Our last stop for the day was at Caesarea Philippi, also known as Panias or Banias. This was a city built by Herod Philip II, which he dedicated to Caesar. In the city, there was a massive multi-temple site dedicated to the gods Pan, Zeus, and Nemesis. The city is surrounded by considerable natural beauty with cascading waterfalls and a gorgeous spring. It’s no wonder that the largest temple was dedicated to Pan, the god of the forest. Interestingly, Caesarea Philippi is the location of Peter’s great confession, “You are the Christ, the Son of the living God” (Matt. 16:16).
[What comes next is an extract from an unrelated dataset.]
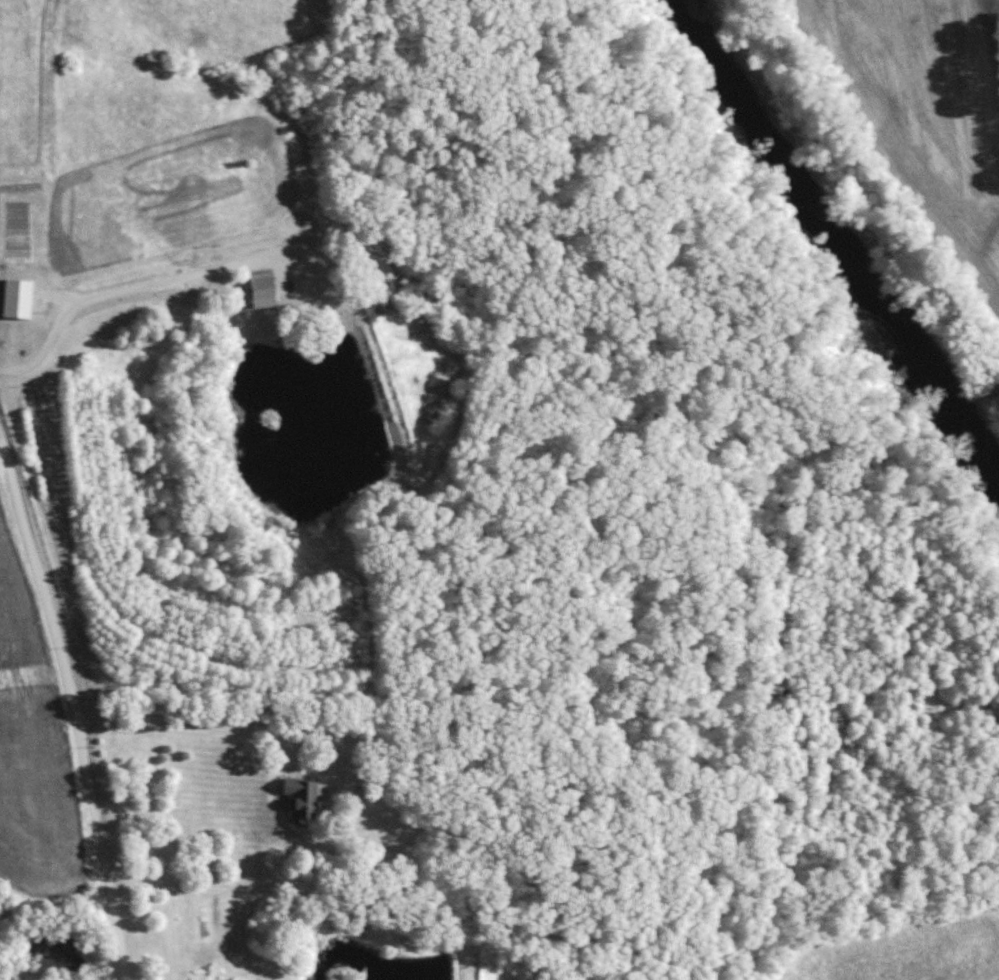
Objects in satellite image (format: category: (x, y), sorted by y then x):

This is interesting because the massive cave where Pan’s temple was located was said to be the gateway to Hades (cf. Matt. 16:18). Jesus may have used it to illustrate His point.

We ended our day with a play stop at the fortress at Nimrod. This was an old fortress built by the Muslims from the time of the Crusades. It was a giant, impressive fortress up on a very high hill, and it even had a secret passageway. We had about half an hour to run around the castle and have fun. One of the men from our group found an arrowhead that was probably used during the Crusades. Even though the fortress is called Nimrod, the biblical person named Nimrod did not establish it (Gen. 10:8). It was constructed much later. Even though it had no biblical significance, it was a fun stop nonetheless.